With international being 12% of passengers and 44% of revenue, this would be in line with the increased operating costs of international.
Interesting to see the yield in domestic is $0.275 versus international of $0.108 which is in line with RTFQ comment on domestic making most of AIRs profits.
Almost text book trend line TA today, rising up to $2.195 to test the quite steep descending trend line from the highs (closing price basis) and falling back to retest the short term rising trend line support $2.16 (the MO of sell the afternoon and the close continues, they say it's the bunnies that open and the pros that close, so go figure on that one).. being picky, I'd prefer to have seen $2.17 support holding but slammorama into the close and it's $2.16. Unless there's some great news we don't know about odds are on that this will leak lower, in any event it appears range bound pending the dividend announcement, which means relatively minor risk +/- 5% to the upside or downside. Notwithstanding unexpected good or bad news.
I find it interesting that over the past couple of years, revenue from both Domestic and long haul have grown but Tasman seems to have stagnated in $ terms.

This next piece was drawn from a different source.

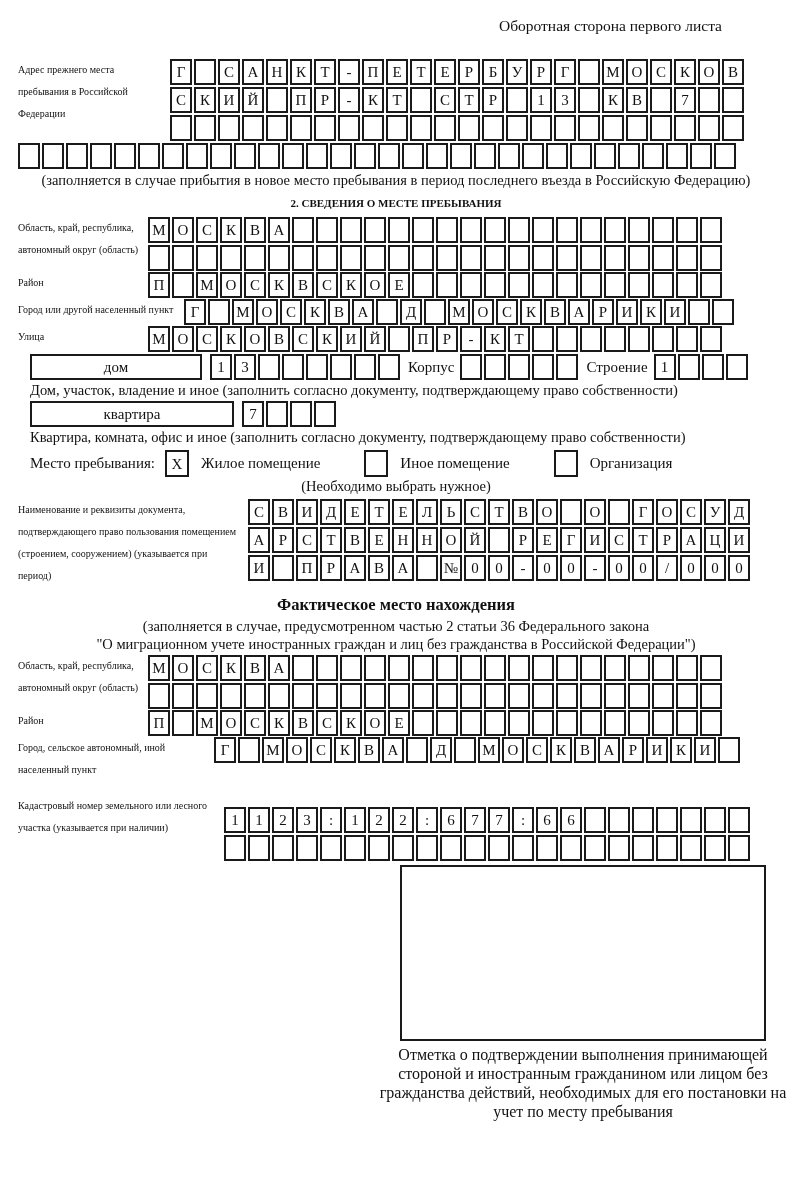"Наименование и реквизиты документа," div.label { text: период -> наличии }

That means that Tasman has dropped from 27% of rev to 24%, while Long Haul has gone from 41% to 44%, and domestic has stayed steady at 31%.
As Workingdad has mentioned, domestic yield is much higher at 27c/km than international at 10.8 c/km, but the fixed costs have fewer km's to spread the cost over, so yield should be higher.
It's pretty hard to know how profitable routes are based on yield (or RPK or load factor) alone.